Sistem Jaringan Prasarana Utama Pasal 7

(1) Sistem jaringan prasarana utama sebagaimana dimaksud dalam Pasal 5 ayat (1) huruf b, di Kabupaten Bulukumba terdiri atas :

a. sistem jaringan transportasi darat; b. sistem jaringan transportasi laut;

c. sistem jaringan transportasi udara; dan d. sistem jaringan perkeretaapian;

(12)

(2) Sistem jaringan transportasi dan pusat-pusat kegiatan digambarkan dalam peta dengan skala 1:50.000, yang merupakan bagian tidak terpisahkan dari Peraturan Daerah ini.

Paragraf 1

Sistem Jaringan Transportasi Darat Pasal 8

(1) Sistem jaringan transportasi darat sebagaimana dimaksud dalam Pasal 7 ayat (1) huruf a, terdiri atas :

a. jaringan lalu lintas dan angkutan jalan; 1. jaringan jalan;

2. jaringan prasarana LLAJ; dan 3. jaringan pelayanan LLAJ.

b. jaringan transportasi penyeberangan. c. perlengkapan jalan.

(2) jaringan jalan sebagaimana dimaksud pada ayat (1) huruf a angka 1, terdiri atas :

a. peningkatan struktur jalan kolektor primer K1 (Batas Kota Bantaeng -

batas Kota Bulukumba; batas Kota Bulukumba – Tanete; batas Kota

Bulukumba – Bira);

b. peningkatan struktur jalan Kolektor Primer K2 (Tanete – Tanah Beru ; Kajang – Batas Sinjai (Pattongko));

c. peningkatan jalan lokal primer K4 tercantum dalam lampiran II, yang merupakan bagian yang tidak terpisahkan dari Peraturan Daerah ini; dan

d. pengembangan sistem jaringan jalan Kawasan Perkotaan.

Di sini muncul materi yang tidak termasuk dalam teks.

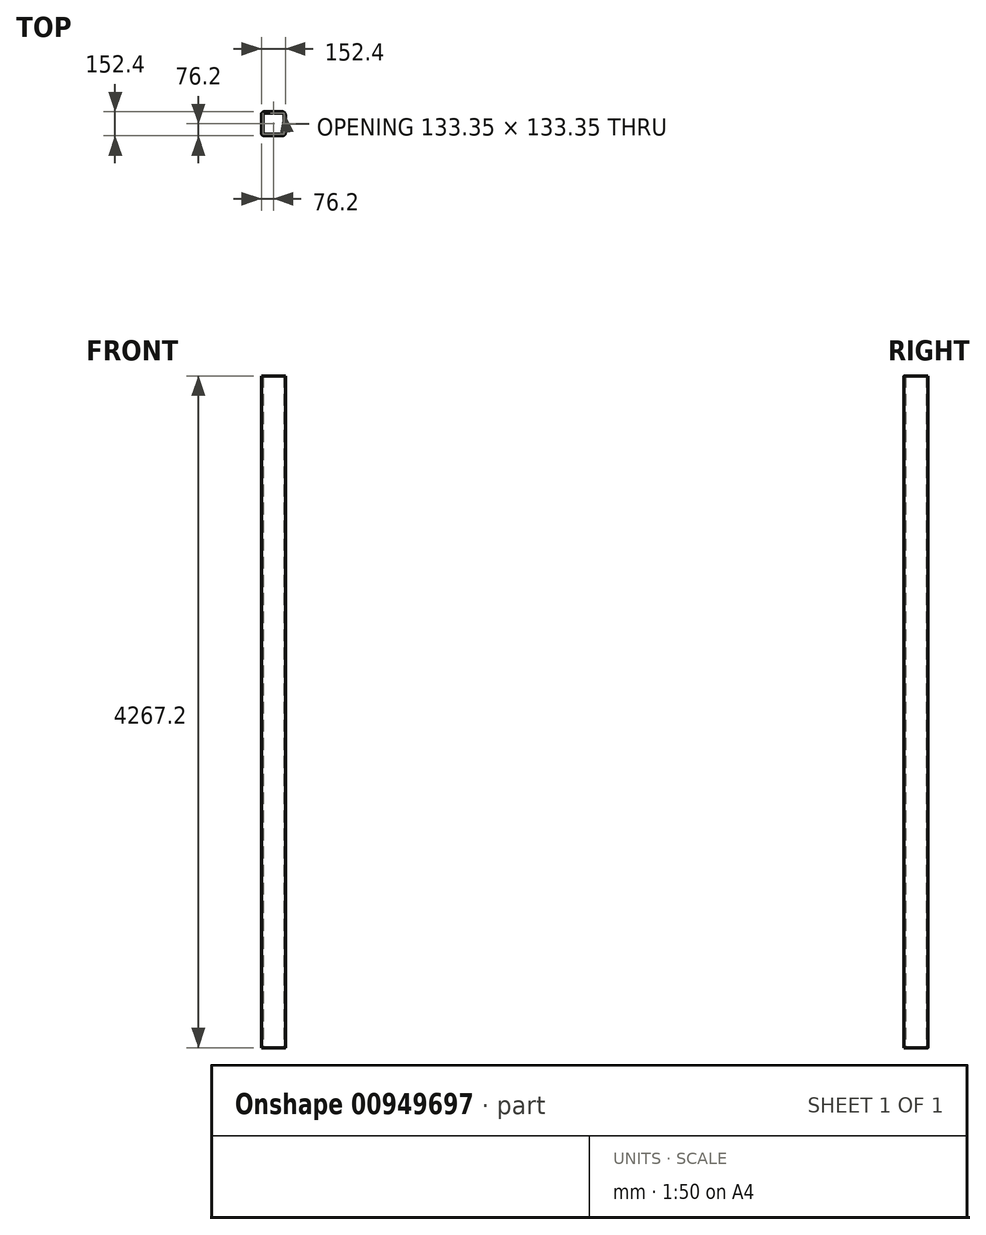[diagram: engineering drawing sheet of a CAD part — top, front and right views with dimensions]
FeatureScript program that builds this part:
annotation { "Feature Type Name" : "Feature", "Feature Type Description" : "" }
export const myFeature = defineFeature(function(context is Context, id is Id, definition is map)
    precondition{}
    {
        {
            var Q0;
            Q0=qCreatedBy(makeId("Top.planeOp"),FACE);
            var sketch = newSketch(context, id + "F0", { "sketchPlane" : qUnion([Q0])});
            skLineSegment(sketch, "E0.bottom", {"start": v(-57.15, -76.2) * mm, "end": v(57.15, -76.2) * mm});
            skLineSegment(sketch, "E0.top", {"start": v(-57.15, 76.2) * mm, "end": v(57.15, 76.2) * mm});
            skLineSegment(sketch, "E0.left", {"start": v(-76.2, -57.15) * mm, "end": v(-76.2, 57.15) * mm});
            skLineSegment(sketch, "E0.right", {"start": v(76.2, -57.15) * mm, "end": v(76.2, 57.15) * mm});
            skPoint(sketch, "E0.middle", {"position": v(0, 0) * mm});
            skLineSegment(sketch, "E1.bottom", {"start": v(-57.15, -66.68) * mm, "end": v(57.15, -66.68) * mm});
            skLineSegment(sketch, "E1.top", {"start": v(-57.15, 66.68) * mm, "end": v(57.15, 66.68) * mm});
            skLineSegment(sketch, "E1.left", {"start": v(-66.68, -57.15) * mm, "end": v(-66.68, 57.15) * mm});
            skLineSegment(sketch, "E1.right", {"start": v(66.68, -57.15) * mm, "end": v(66.68, 57.15) * mm});
            skPoint(sketch, "E2.visualSharp", {"position": v(-76.2, 76.2) * mm});
            skArc(sketch, "E2.filletArc", {"start": v(-57.15, 76.2) * mm, "mid": v(-70.62, 70.62) * mm, "end": v(-76.2, 57.15) * mm});
            skPoint(sketch, "E3.visualSharp", {"position": v(-76.2, -76.2) * mm});
            skArc(sketch, "E3.filletArc", {"start": v(-76.2, -57.15) * mm, "mid": v(-70.62, -70.62) * mm, "end": v(-57.15, -76.2) * mm});
            skPoint(sketch, "E4.visualSharp", {"position": v(76.2, -76.2) * mm});
            skArc(sketch, "E4.filletArc", {"start": v(57.15, -76.2) * mm, "mid": v(70.62, -70.62) * mm, "end": v(76.2, -57.15) * mm});
            skPoint(sketch, "E5.visualSharp", {"position": v(76.2, 76.2) * mm});
            skArc(sketch, "E5.filletArc", {"start": v(76.2, 57.15) * mm, "mid": v(70.62, 70.62) * mm, "end": v(57.15, 76.2) * mm});
            skPoint(sketch, "E6.visualSharp", {"position": v(-66.68, 66.68) * mm});
            skArc(sketch, "E6.filletArc", {"start": v(-57.15, 66.68) * mm, "mid": v(-63.89, 63.89) * mm, "end": v(-66.68, 57.15) * mm});
            skPoint(sketch, "E7.visualSharp", {"position": v(-66.68, -66.68) * mm});
            skArc(sketch, "E7.filletArc", {"start": v(-66.68, -57.15) * mm, "mid": v(-63.89, -63.89) * mm, "end": v(-57.15, -66.68) * mm});
            skPoint(sketch, "E8.visualSharp", {"position": v(66.68, -66.68) * mm});
            skArc(sketch, "E8.filletArc", {"start": v(57.15, -66.68) * mm, "mid": v(63.89, -63.89) * mm, "end": v(66.68, -57.15) * mm});
            skPoint(sketch, "E9.visualSharp", {"position": v(66.68, 66.68) * mm});
            skArc(sketch, "E9.filletArc", {"start": v(66.68, 57.15) * mm, "mid": v(63.89, 63.89) * mm, "end": v(57.15, 66.68) * mm});
            skSolve(sketch);
        }
        {
            var Q0;
            Q0=qSketchRegion(id+"F0",true);
            extrude(context, id + "F1", {"entities" : qUnion([Q0]), "depth" : 4267.2 * mm, "offsetDistance" : 25.4 * mm});
        }
    });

(3) Jaringan prasarana lalu lintas angkutan jalan sebagaimana dimaksud pada ayat (1) huruf a angka 2, terdiri atas :

a. pengembangan terminal tipe A terdapat di Kelurahan Jalanjang Kecamatan Gantarang;

b. terminal tipe B di kawasan perkotaan terdapat di Kecamatan Ujung Bulu;dan

c. pengembangan terminal tipe C terdapat di setiap wilayah kecamatan yang dipusatkan di ibukota kecamatan

(4) Jaringan layanan lalu lintas angkutan jalan sebagaimana dimaksud pada ayat 1 huruf a angka 3, terdiri atas :

a. angkutan orang dengan kendaraan bermotor umum dalam trayek terdiri atas:

(13)

1. Angkutan Kota Antar Provinsi yang melayani angkutan Kota Bulukumba - Ibukota Propinsi se-Sulawesi;

2. Angkutan Kota Dalam Provinsi yang melayani angkutan Kota Bulukumba - Ibukota Kabupaten se-Sulawesi Selatan;

3. Angkutan Kota yang melayani angkutan wilayah Kota Bulukumba; dan

4. Angkutan Perdesaan yang melayani angkutan Kota Bulukumba –

Kota Kecamatan – Perdesaan.

b. Angkutan orang dengan kendaraan bermotor umum tidak dalam trayek terdiri atas:

1. Angkutan orang dengan menggunakan taksi; 2. Angkutan orang dengan tujuan tertentu;

3. Angkutan orang untuk keperluan pariwisata; dan 4. Angkutan orang kawasan tertentu.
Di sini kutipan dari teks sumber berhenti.